:: What you will do ::
The answer must consist of each line of the records below that contains the string "Giacomo".
▬▬▬
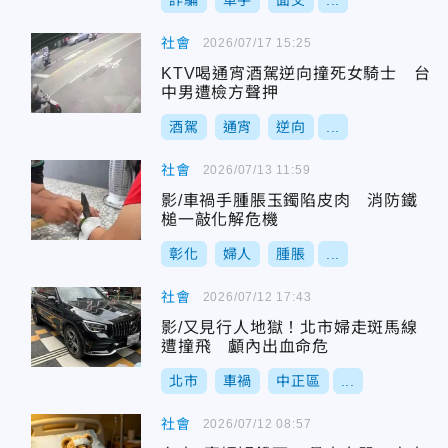
詐騙
車手
面交
...
社會
2026/07/17 15:25
KTV喝通宵酒駕逆向撞死女騎士 台
中男遭檢方聲押
酒駕
通宵
逆向
...
社會
2026/07/13 11:59
影/車禍手腫脹玉鐲陷皮肉 消防鐵
槌一敲化解危機
彰化
婦人
腫脹
...
社會
2026/07/12 17:43
影/又見行人地獄！北市婦走斑馬線
遭撞飛 顱內出血命危
北市
車禍
中正區
...
社會
2026/07/12 08:57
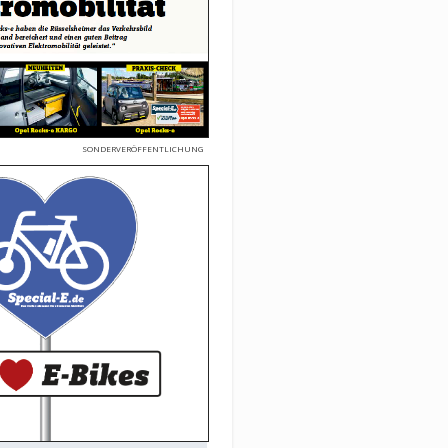
SONDERVERÖFFENTLICHUNG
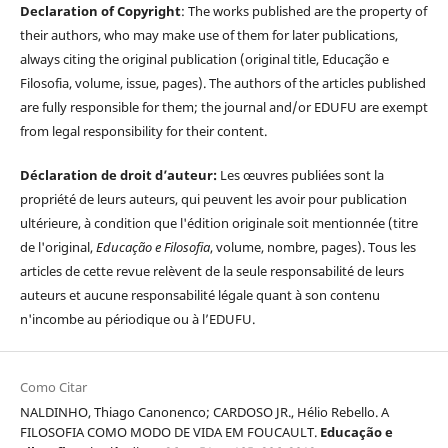
Declaration of Copyright
: The works published are the property of
their authors, who may make use of them for later publications,
always citing the original publication (original title, Educação e
Filosofia, volume, issue, pages). The authors of the articles published
are fully responsible for them; the journal and/or EDUFU are exempt
from legal responsibility for their content.
Déclaration de droit d’auteur:
Les œuvres publiées sont la
propriété de leurs auteurs, qui peuvent les avoir pour publication
ultérieure, à condition que l'édition originale soit mentionnée (titre
de l'original,
Educação e Filosofia
, volume, nombre, pages). Tous les
articles de cette revue relèvent de la seule responsabilité de leurs
auteurs et aucune responsabilité légale quant à son contenu
n'incombe au périodique ou à l’EDUFU.
Como Citar
NALDINHO, Thiago Canonenco; CARDOSO JR., Hélio Rebello. A
FILOSOFIA COMO MODO DE VIDA EM FOUCAULT.
Educação e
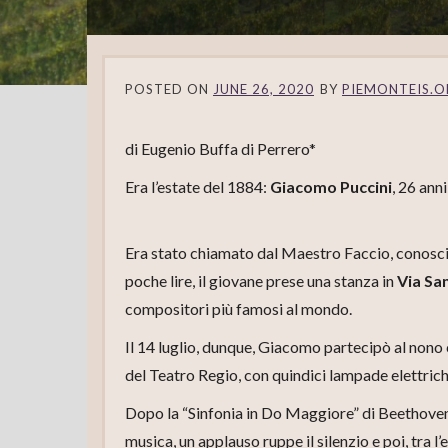
POSTED ON
JUNE 26, 2020
BY
PIEMONTEIS.
di Eugenio Buffa di Perrero*
Era l’estate del 1884:
Giacomo Puccini
, 26 ann
Era stato chiamato dal Maestro Faccio, conosciu
poche lire, il giovane prese una stanza in
Via Sa
compositori più famosi al mondo.
Il 14 luglio, dunque, Giacomo partecipò al nono 
del Teatro Regio, con quindici lampade elettriche
Dopo la “Sinfonia in Do Maggiore” di Beethoven,
musica, un applauso ruppe il silenzio e poi, tra 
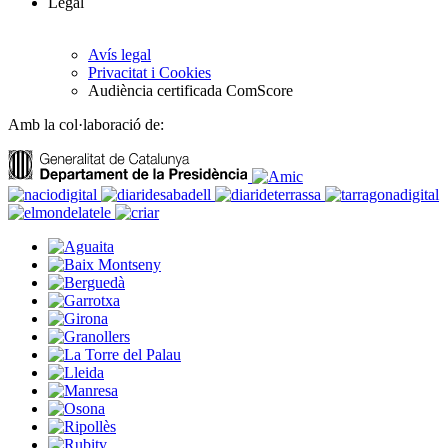
Legal
Avís legal
Privacitat i Cookies
Audiència certificada ComScore
Amb la col·laboració de:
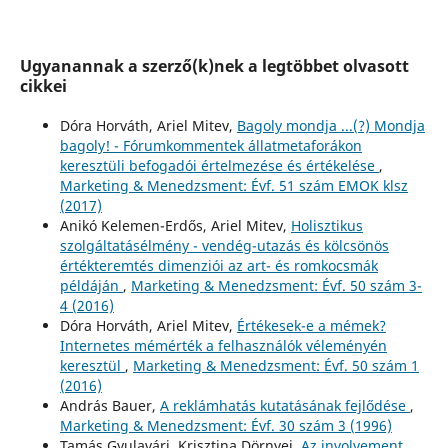
Ugyanannak a szerző(k)nek a legtöbbet olvasott
cikkei
Dóra Horváth, Ariel Mitev,
Bagoly mondja ...(?) Mondja
bagoly! - Fórumkommentek állatmetaforákon
keresztüli befogadói értelmezése és értékelése
,
Marketing & Menedzsment: Évf. 51 szám EMOK klsz
(2017)
Anikó Kelemen-Erdős, Ariel Mitev,
Holisztikus
szolgáltatásélmény - vendég-utazás és kölcsönös
értékteremtés dimenziói az art- és romkocsmák
példáján
,
Marketing & Menedzsment: Évf. 50 szám 3-
4 (2016)
Dóra Horváth, Ariel Mitev,
Értékesek-e a mémek?
Internetes mémérték a felhasználók véleményén
keresztül
,
Marketing & Menedzsment: Évf. 50 szám 1
(2016)
András Bauer,
A reklámhatás kutatásának fejlődése
,
Marketing & Menedzsment: Évf. 30 szám 3 (1996)
Tamás Gyulavári, Krisztina Dörnyei,
Az involvement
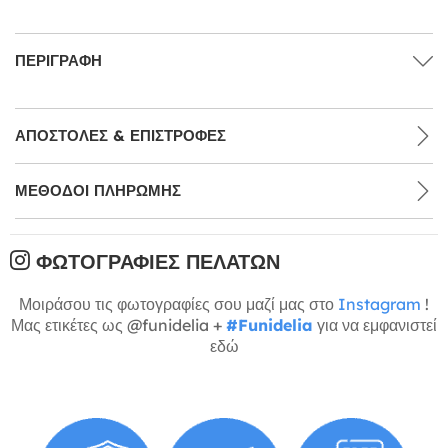
ΠΕΡΙΓΡΑΦΉ
ΑΠΟΣΤΟΛΈΣ & ΕΠΙΣΤΡΟΦΈΣ
ΜΕΘΌΔΟΙ ΠΛΗΡΩΜΉΣ
ΦΩΤΟΓΡΑΦΊΕΣ ΠΕΛΑΤΏΝ
Μοιράσου τις φωτογραφίες σου μαζί μας στο
Instagram
!
Μας ετικέτες ως @funidelia +
#Funidelia
για να εμφανιστεί
εδώ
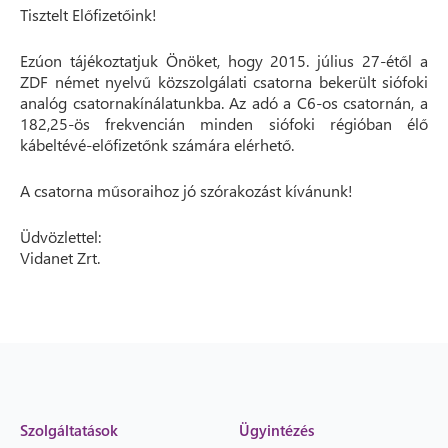
Tisztelt Előfizetőink!
Ezúon tájékoztatjuk Önöket, hogy 2015. július 27-étől a
ZDF német nyelvű közszolgálati csatorna bekerült siófoki
analóg csatornakínálatunkba. Az adó a C6-os csatornán, a
182,25-ös frekvencián minden siófoki régióban élő
kábeltévé-előfizetőnk számára elérhető.
A csatorna műsoraihoz jó szórakozást kívánunk!
Üdvözlettel:
Vidanet Zrt.
Szolgáltatások
Ügyintézés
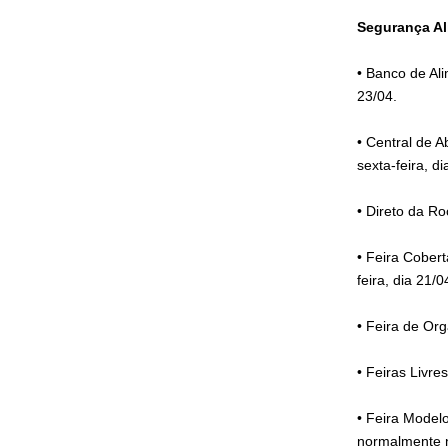
Segurança Al
• Banco de Ali
23/04.
• Central de 
sexta-feira, d
• Direto da Ro
• Feira Cober
feira, dia 21/
• Feira de Org
• Feiras Livr
• Feira Model
normalmente n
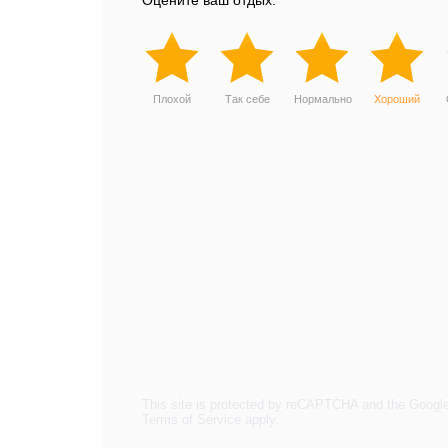
Оцените ваш отдых:
Плохой
Так себе
Нормально
Хороший
This site is protected by reCAPTCHA and the Googl
Terms of Service
apply.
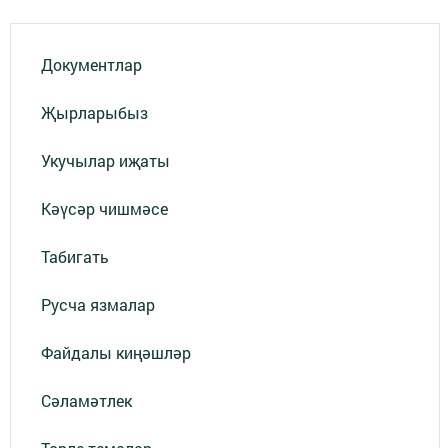
Документлар
Җырларыбыз
Укучылар иҗаты
Кәүсәр чишмәсе
Табигать
Русча язмалар
Файдалы киңәшләр
Сәламәтлек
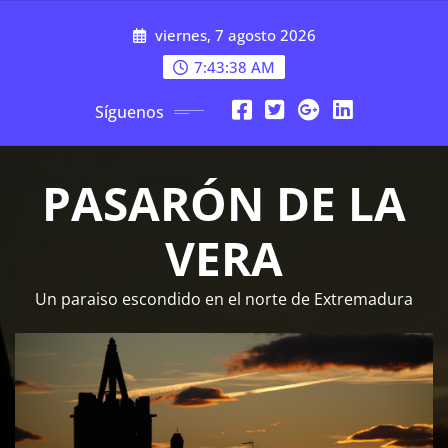
Saltar
viernes, 7 agosto 2026
al
contenido
7:43:38 AM
Síguenos
PASARÓN DE LA
VERA
Un paraiso escondido en el norte de Extremadura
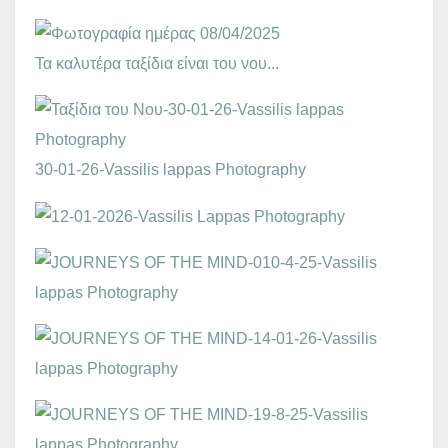
Τα καλυτέρα ταξίδια είναι του νου...
30-01-26-Vassilis lappas Photography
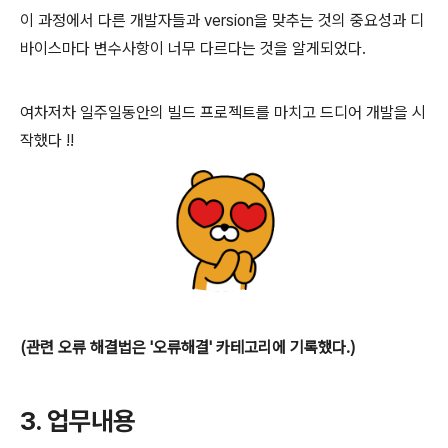
이 과정에서 다른 개발자들과 version을 맞추는 것의 중요성과
디
바이스마다 변수사항이 너무 다르다는 것을 알게되었다.
여차저차 일주일동안의
빌드 프로젝트를 마치고
드디어 개발을 시
작했다 !!
(관련 오류 해결법은 '오류해결' 카테고리에 기록했다.)
3. 업무내용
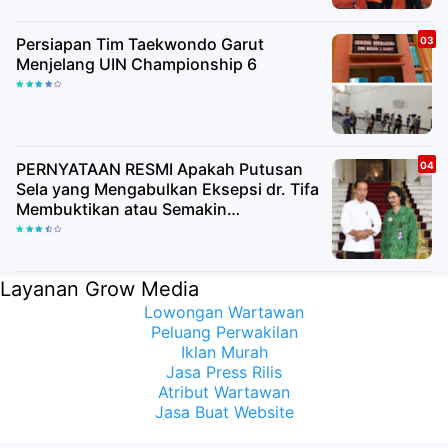
Persiapan Tim Taekwondo Garut
Menjelang UIN Championship 6
PERNYATAAN RESMI Apakah Putusan
Sela yang Mengabulkan Eksepsi dr. Tifa
Membuktikan atau Semakin
Meyakinkan Publik Bahwa Ijazah
Presiden Joko Widodo Palsu? Maret
Samuel Sueken: Belum Tentu
Layanan Grow Media
Lowongan Wartawan
Peluang Perwakilan
Iklan Murah
Jasa Press Rilis
Atribut Wartawan
Jasa Buat Website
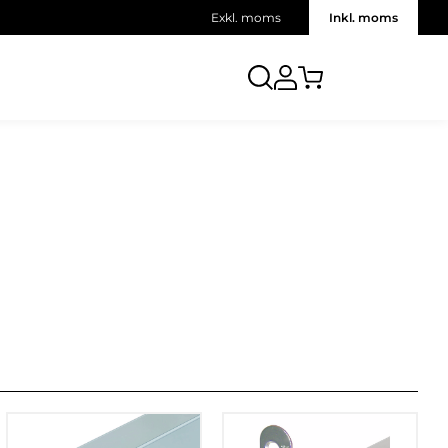
Exkl. moms
Inkl. moms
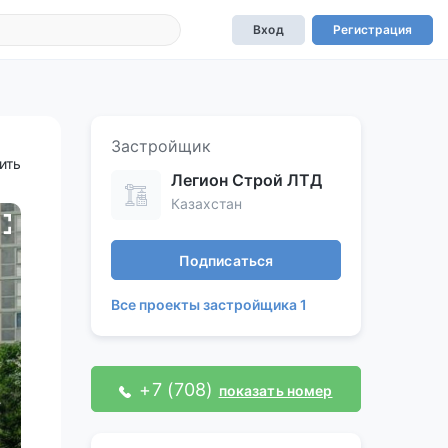
Вход
Регистрация
Застройщик
ить
Легион Строй ЛТД
Казахстан
Подписаться
Все проекты застройщика 1
+7 (708)
показать номер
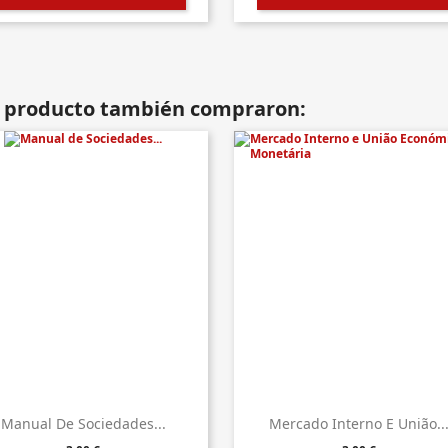
te producto también compraron:
Manual De Sociedades...
Mercado Interno E União..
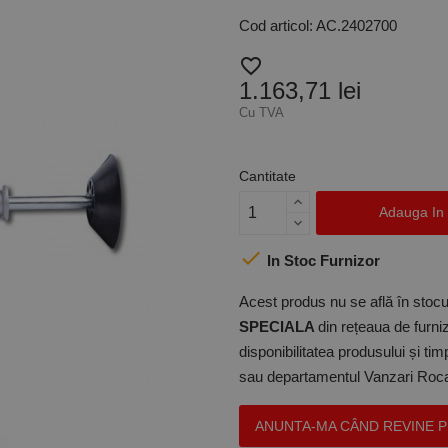
Cod articol: AC.2402700
favorite_border
1.163,71 lei
Cu TVA
Cantitate
Adauga In

In Stoc Furnizor
Acest produs nu se află în stocul
SPECIALA
din rețeaua de furniz
disponibilitatea produsului și ti
sau departamentul Vanzari Rocas
ANUNTA-MA CÂND REVINE 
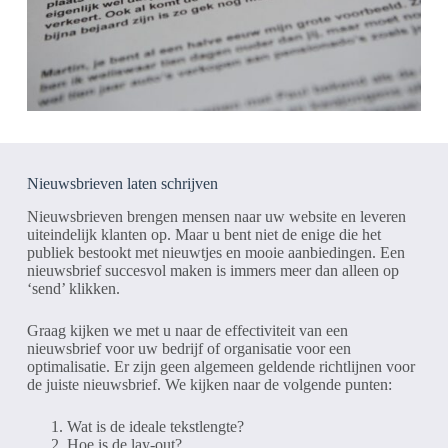
Nieuwsbrieven laten schrijven
Nieuwsbrieven brengen mensen naar uw website en leveren
uiteindelijk klanten op. Maar u bent niet de enige die het
publiek bestookt met nieuwtjes en mooie aanbiedingen. Een
nieuwsbrief succesvol maken is immers meer dan alleen op
‘send’ klikken.
Graag kijken we met u naar de effectiviteit van een
nieuwsbrief voor uw bedrijf of organisatie voor een
optimalisatie. Er zijn geen algemeen geldende richtlijnen voor
de juiste nieuwsbrief. We kijken naar de volgende punten:
Wat is de ideale tekstlengte?
Hoe is de lay-out?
▬▬▬
:: Expected answer ::
Giacomo Puccini
Il 14 luglio, dunque, Giacomo partecipò al nono 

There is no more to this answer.